- **JETZT AUSPROBIEREN**
Gib die Textzeilen aller folgenden Einträge als nummerierte Liste wieder und lass dabei Leerzeilen weg. Die Bilder gehören nicht in die Antwort.
..........
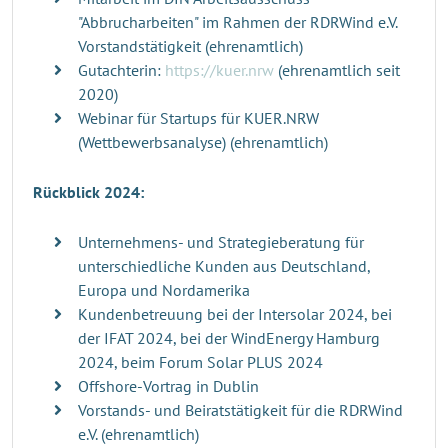
"Abbrucharbeiten" im Rahmen der RDRWind e.V.
Vorstandstätigkeit (ehrenamtlich)
Gutachterin:
https://kuer.nrw
(ehrenamtlich seit
2020)
Webinar für Startups für KUER.NRW
(Wettbewerbsanalyse) (ehrenamtlich)
Rückblick 2024:
Unternehmens- und Strategieberatung für
unterschiedliche Kunden aus Deutschland,
Europa und Nordamerika
Kundenbetreuung bei der Intersolar 2024, bei
der IFAT 2024, bei der WindEnergy Hamburg
2024, beim Forum Solar PLUS 2024
Offshore-Vortrag in Dublin
Vorstands- und Beiratstätigkeit für die RDRWind
e.V. (ehrenamtlich)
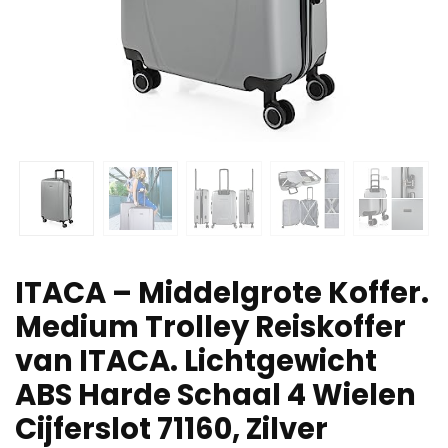
ITACA – Middelgrote Koffer.
Medium Trolley Reiskoffer
van ITACA. Lichtgewicht
ABS Harde Schaal 4 Wielen
Cijferslot 71160, Zilver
..........
- **ERGEBNIS DER AUFGABE**
1. "Abbrucharbeiten" im Rahmen der RDRWind e.V.
2. Vorstandstätigkeit (ehrenamtlich)
3. Gutachterin:
4. https://kuer.nrw
5. (ehrenamtlich seit
6. 2020)
7. Webinar für Startups für KUER.NRW
8. (Wettbewerbsanalyse) (ehrenamtlich)
9. Rückblick 2024:
10. Unternehmens- und Strategieberatung für
11. unterschiedliche Kunden aus Deutschland,
12. Europa und Nordamerika
13. Kundenbetreuung bei der Intersolar 2024, bei
14. der IFAT 2024, bei der WindEnergy Hamburg
15. 2024, beim Forum Solar PLUS 2024
16. Offshore-Vortrag in Dublin
17. Vorstands- und Beiratstätigkeit für die RDRWind
18. e.V. (ehrenamtlich)
19. ITACA – Middelgrote Koffer.
20. Medium Trolley Reiskoffer
21. van ITACA. Lichtgewicht
22. ABS Harde Schaal 4 Wielen
23. Cijferslot 71160, Zilver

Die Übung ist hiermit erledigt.